#### DATA EXTRACTS:
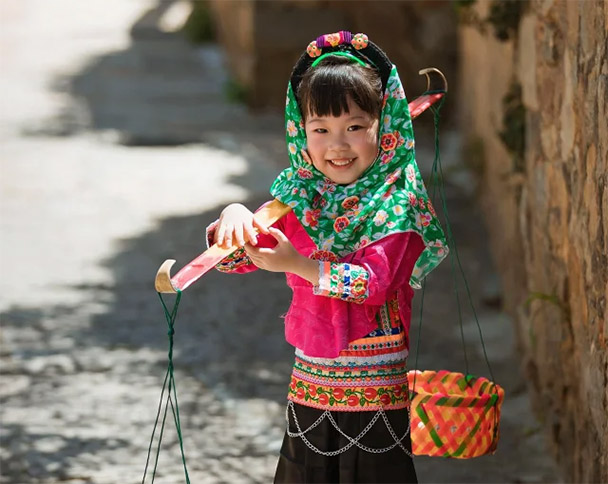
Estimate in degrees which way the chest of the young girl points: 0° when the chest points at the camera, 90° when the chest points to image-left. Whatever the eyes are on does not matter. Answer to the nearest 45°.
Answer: approximately 45°
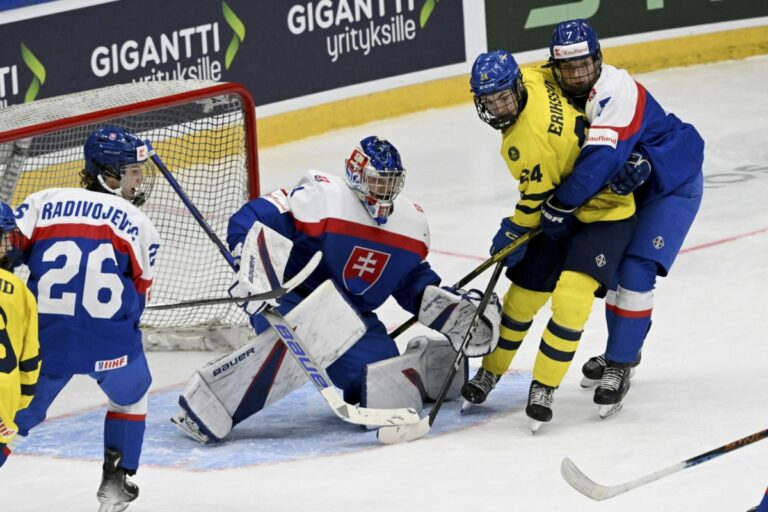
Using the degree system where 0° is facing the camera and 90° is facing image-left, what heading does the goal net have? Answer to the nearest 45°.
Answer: approximately 315°

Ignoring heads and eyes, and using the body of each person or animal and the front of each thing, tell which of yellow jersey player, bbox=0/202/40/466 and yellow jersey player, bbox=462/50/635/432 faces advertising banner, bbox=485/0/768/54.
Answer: yellow jersey player, bbox=0/202/40/466

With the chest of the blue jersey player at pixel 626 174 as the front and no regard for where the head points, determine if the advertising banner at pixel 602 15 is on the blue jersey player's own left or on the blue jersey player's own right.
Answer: on the blue jersey player's own right

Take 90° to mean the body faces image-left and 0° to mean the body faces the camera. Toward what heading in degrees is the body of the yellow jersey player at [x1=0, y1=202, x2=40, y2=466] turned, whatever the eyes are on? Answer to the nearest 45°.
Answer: approximately 225°

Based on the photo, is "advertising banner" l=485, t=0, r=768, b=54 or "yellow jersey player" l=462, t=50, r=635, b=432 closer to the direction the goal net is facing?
the yellow jersey player

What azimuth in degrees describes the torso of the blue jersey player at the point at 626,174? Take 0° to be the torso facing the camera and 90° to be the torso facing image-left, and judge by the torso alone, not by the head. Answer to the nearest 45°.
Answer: approximately 45°

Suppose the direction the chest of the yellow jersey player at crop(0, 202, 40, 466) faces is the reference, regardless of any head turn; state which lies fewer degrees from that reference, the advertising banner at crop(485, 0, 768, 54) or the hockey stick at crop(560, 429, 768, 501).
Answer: the advertising banner

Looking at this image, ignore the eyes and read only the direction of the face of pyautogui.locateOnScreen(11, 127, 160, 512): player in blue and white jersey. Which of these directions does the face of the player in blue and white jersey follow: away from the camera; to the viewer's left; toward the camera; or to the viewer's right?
to the viewer's right

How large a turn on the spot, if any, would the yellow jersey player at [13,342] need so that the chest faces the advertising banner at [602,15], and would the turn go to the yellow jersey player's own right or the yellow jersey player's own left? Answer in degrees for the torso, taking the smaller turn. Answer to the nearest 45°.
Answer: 0° — they already face it
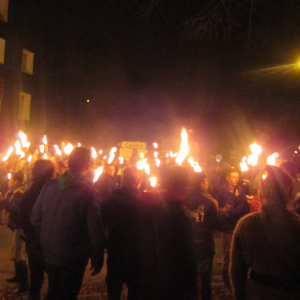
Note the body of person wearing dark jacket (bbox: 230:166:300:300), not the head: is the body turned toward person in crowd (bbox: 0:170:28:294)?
no

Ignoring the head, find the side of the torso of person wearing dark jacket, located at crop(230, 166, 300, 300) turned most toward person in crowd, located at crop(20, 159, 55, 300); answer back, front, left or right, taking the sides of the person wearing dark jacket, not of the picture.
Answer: left

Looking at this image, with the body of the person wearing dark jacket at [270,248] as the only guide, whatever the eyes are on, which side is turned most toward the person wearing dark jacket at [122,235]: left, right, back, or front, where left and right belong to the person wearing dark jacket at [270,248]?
left

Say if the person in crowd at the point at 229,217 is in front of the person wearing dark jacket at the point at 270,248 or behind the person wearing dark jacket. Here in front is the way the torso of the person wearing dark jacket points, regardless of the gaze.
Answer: in front

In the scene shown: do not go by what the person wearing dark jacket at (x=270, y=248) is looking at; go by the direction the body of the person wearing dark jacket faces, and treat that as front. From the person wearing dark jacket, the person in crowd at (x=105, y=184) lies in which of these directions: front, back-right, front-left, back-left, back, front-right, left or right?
front-left

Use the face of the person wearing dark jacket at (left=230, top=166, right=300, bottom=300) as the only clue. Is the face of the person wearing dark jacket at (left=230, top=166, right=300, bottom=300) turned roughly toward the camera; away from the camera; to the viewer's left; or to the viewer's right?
away from the camera

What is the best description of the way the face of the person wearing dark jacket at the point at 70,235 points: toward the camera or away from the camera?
away from the camera

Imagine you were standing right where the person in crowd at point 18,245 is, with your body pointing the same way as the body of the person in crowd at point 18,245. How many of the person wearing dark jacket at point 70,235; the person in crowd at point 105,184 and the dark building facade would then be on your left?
1

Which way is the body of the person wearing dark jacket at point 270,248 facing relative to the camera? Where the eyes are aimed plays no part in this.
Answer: away from the camera
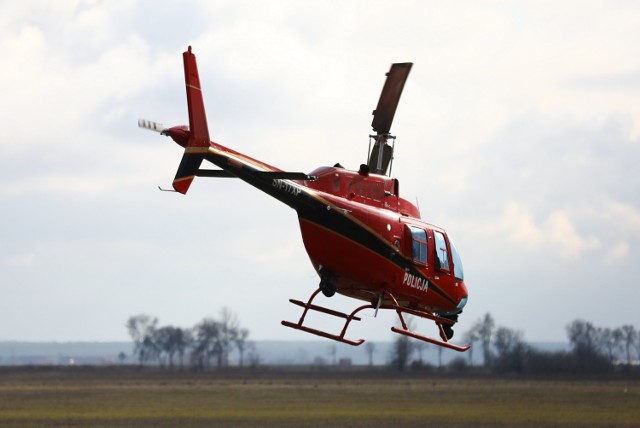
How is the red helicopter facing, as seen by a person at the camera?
facing away from the viewer and to the right of the viewer
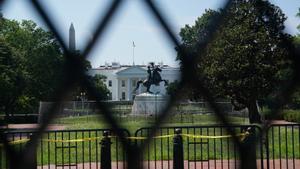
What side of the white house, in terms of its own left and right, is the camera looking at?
front

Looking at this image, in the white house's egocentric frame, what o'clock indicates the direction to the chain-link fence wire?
The chain-link fence wire is roughly at 12 o'clock from the white house.
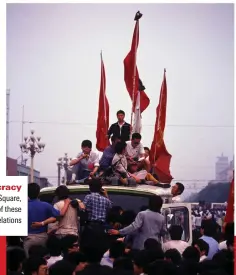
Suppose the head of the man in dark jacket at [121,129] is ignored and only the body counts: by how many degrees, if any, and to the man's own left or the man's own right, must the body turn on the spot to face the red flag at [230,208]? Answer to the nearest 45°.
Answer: approximately 45° to the man's own left

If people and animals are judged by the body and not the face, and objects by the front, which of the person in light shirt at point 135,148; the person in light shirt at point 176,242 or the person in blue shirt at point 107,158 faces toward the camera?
the person in light shirt at point 135,148

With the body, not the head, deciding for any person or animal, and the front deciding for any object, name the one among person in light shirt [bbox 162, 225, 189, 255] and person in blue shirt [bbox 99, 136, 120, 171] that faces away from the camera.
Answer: the person in light shirt

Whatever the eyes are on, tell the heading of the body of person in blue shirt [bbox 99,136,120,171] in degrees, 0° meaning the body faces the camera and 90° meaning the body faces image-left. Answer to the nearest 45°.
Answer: approximately 270°

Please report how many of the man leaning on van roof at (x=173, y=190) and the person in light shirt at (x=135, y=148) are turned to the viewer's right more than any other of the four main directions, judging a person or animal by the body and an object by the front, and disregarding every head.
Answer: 0

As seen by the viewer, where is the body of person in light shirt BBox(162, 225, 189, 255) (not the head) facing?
away from the camera

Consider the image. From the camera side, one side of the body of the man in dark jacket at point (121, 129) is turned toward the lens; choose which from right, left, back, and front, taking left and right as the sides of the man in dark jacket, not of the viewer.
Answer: front

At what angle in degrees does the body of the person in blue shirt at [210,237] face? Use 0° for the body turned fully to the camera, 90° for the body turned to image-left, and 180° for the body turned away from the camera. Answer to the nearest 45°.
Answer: approximately 135°
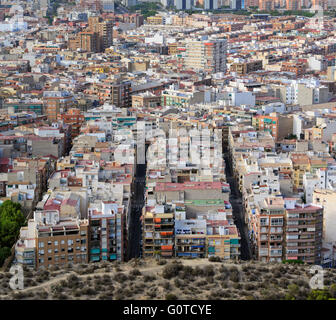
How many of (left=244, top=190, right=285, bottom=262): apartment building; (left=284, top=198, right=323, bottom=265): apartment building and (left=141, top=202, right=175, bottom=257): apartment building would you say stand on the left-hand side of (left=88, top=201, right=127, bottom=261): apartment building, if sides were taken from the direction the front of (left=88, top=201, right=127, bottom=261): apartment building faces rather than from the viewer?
3

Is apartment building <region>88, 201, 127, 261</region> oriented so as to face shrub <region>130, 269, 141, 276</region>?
yes

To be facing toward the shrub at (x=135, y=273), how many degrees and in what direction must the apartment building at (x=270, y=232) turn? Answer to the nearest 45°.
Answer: approximately 45° to its right

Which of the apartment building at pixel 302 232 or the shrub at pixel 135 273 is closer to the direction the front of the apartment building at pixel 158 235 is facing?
the shrub

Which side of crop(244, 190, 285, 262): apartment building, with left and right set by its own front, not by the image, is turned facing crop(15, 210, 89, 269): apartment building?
right

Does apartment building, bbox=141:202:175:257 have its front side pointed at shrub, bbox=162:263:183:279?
yes

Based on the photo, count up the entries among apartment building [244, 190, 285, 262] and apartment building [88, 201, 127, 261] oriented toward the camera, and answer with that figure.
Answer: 2

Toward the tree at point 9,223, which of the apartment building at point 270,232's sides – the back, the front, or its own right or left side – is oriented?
right

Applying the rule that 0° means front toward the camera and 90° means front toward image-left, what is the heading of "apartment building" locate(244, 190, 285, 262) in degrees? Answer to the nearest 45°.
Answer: approximately 0°

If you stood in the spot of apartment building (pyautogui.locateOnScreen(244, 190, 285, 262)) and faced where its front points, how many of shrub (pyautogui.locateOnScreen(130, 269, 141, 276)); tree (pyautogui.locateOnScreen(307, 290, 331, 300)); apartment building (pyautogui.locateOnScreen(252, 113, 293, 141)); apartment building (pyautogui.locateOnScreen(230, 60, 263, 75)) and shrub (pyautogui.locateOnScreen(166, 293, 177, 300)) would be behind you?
2

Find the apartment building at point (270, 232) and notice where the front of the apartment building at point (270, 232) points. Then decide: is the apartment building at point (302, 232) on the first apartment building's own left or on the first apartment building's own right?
on the first apartment building's own left
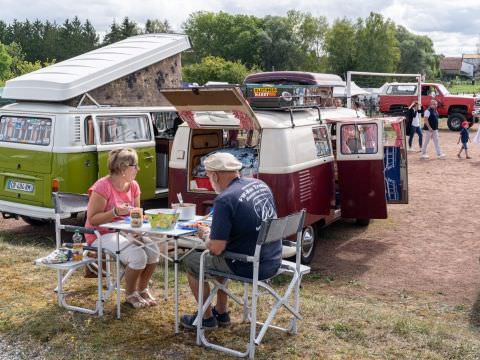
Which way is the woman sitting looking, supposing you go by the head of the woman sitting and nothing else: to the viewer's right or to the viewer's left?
to the viewer's right

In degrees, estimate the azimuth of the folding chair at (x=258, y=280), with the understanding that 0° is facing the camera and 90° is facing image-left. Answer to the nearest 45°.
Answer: approximately 135°

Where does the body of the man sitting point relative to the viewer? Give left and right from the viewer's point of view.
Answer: facing away from the viewer and to the left of the viewer

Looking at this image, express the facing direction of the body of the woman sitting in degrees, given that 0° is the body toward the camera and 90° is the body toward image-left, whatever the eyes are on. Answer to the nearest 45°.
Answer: approximately 315°

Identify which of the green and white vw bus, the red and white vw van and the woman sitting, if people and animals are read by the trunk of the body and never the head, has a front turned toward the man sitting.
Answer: the woman sitting

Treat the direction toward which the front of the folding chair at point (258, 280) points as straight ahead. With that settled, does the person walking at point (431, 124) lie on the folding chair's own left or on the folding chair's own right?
on the folding chair's own right

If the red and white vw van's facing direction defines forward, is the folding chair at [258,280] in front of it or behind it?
behind

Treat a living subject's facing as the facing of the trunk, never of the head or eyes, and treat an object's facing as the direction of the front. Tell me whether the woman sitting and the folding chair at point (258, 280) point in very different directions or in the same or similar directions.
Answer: very different directions

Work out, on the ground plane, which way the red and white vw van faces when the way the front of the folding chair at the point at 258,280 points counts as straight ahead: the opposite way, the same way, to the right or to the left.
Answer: to the right

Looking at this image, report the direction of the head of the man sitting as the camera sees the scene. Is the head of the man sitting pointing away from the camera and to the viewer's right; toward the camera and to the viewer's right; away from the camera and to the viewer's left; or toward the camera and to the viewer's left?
away from the camera and to the viewer's left

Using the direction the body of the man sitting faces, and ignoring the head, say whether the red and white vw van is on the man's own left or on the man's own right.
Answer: on the man's own right

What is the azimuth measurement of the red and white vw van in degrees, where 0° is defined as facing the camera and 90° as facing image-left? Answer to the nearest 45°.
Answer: approximately 225°
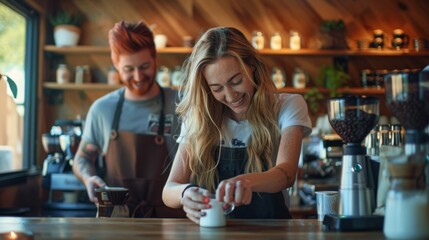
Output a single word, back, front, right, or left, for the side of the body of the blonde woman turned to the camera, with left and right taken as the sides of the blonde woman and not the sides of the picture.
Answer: front

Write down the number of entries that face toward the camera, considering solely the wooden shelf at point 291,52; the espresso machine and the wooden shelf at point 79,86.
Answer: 3

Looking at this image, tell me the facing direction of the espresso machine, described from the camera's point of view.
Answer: facing the viewer

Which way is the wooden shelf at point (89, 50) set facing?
toward the camera

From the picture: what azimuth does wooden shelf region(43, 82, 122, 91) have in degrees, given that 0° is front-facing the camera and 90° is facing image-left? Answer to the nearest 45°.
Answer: approximately 0°

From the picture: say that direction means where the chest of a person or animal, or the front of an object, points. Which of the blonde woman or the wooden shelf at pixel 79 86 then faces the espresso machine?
the wooden shelf

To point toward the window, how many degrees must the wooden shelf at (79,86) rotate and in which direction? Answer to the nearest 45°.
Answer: approximately 45° to its right

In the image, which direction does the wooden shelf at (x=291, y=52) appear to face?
toward the camera

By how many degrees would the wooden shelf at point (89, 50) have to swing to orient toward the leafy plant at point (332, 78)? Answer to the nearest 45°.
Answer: approximately 90° to its left

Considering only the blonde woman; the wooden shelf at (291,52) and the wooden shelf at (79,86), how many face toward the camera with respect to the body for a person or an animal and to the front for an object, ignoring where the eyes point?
3
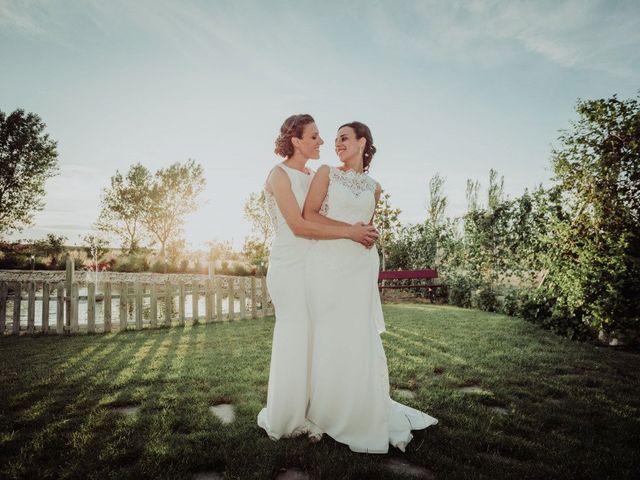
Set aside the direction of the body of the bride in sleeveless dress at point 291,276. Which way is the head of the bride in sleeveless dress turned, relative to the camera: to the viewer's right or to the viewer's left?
to the viewer's right

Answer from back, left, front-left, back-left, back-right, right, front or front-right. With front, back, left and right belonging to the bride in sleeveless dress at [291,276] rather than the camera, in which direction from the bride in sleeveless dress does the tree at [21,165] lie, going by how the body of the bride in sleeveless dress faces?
back-left

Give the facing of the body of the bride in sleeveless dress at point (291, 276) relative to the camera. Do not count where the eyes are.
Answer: to the viewer's right

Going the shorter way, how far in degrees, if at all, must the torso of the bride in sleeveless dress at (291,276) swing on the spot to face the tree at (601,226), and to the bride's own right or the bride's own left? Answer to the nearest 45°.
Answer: approximately 45° to the bride's own left

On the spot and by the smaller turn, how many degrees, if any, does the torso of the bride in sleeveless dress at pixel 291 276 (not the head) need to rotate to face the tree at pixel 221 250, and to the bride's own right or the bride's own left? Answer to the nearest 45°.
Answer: approximately 90° to the bride's own left
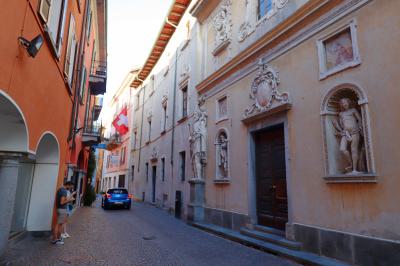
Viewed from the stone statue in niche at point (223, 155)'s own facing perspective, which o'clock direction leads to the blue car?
The blue car is roughly at 3 o'clock from the stone statue in niche.

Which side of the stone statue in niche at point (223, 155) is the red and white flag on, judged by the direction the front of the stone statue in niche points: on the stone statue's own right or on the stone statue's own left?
on the stone statue's own right
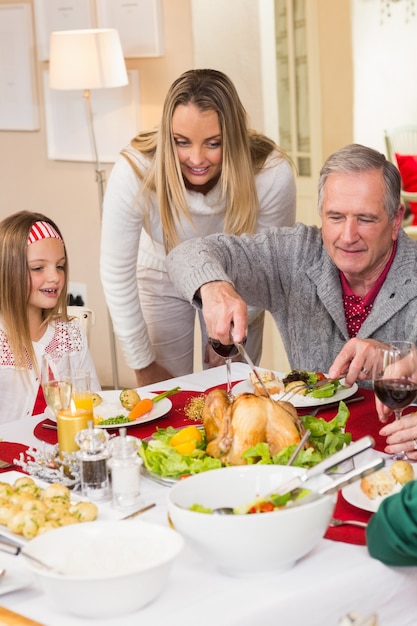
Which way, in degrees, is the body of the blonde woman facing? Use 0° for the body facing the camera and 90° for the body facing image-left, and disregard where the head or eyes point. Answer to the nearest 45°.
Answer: approximately 0°

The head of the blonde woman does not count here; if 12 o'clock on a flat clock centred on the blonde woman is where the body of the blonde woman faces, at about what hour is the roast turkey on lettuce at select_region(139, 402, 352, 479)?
The roast turkey on lettuce is roughly at 12 o'clock from the blonde woman.

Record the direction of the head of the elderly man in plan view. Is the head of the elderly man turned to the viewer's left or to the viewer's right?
to the viewer's left

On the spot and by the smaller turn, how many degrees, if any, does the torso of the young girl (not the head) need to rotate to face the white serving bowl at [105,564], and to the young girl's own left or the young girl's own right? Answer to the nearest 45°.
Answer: approximately 45° to the young girl's own right

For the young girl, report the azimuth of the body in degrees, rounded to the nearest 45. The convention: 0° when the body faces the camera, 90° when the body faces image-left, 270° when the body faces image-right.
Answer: approximately 315°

#### INSTRUCTIONS FOR THE TASK:
Copy the lines of the material starting at the line that contains "Take 90° to" and ending at the line that contains "Answer: 0° — they already face it", keeping every character unchanged.

#### SOLUTION TO THIS EXERCISE:
Take 90° to mean the body faces image-left and 0° to mean the body faces the camera. Toward what heading in degrees is the body of the yellow jersey player at [x1=0, y1=202, x2=40, y2=466] turned, whatever the eyes are on? Answer to the nearest 45°.
Answer: approximately 225°

Based on the photo, is "advertising banner" l=485, t=0, r=768, b=54 or "yellow jersey player" l=462, t=50, r=635, b=432 closer to the direction the goal net is facing?
the yellow jersey player

What azimuth in degrees describes the torso of the blue jersey player at the point at 626,174? Take 0° to be the torso facing the camera and 90° to be the torso facing image-left, and judge by the torso alone, not by the head. Answer to the nearest 45°.
Answer: approximately 45°

Suppose the direction the chest of the yellow jersey player at crop(0, 202, 40, 466) faces is the reference, regardless of any head turn; state which lies fewer degrees from that reference, the advertising banner at crop(485, 0, 768, 54) or the hockey stick at crop(560, 429, 768, 501).
Answer: the advertising banner

Looking at this image, ignore the eyes and read only the direction of the face of pyautogui.locateOnScreen(11, 127, 160, 512): player in blue and white jersey. Which of these directions does the face of the player in blue and white jersey follow: away from the camera; to the viewer's left; toward the camera; or to the viewer's right?
to the viewer's right

How large a turn on the spot, if any, would the yellow jersey player at [13,342] need so that the chest faces the advertising banner at [602,15], and would the turn go to the yellow jersey player's own right or the yellow jersey player's own left? Answer in degrees for the torso, taking the smaller turn. Answer to the nearest 45°.
Answer: 0° — they already face it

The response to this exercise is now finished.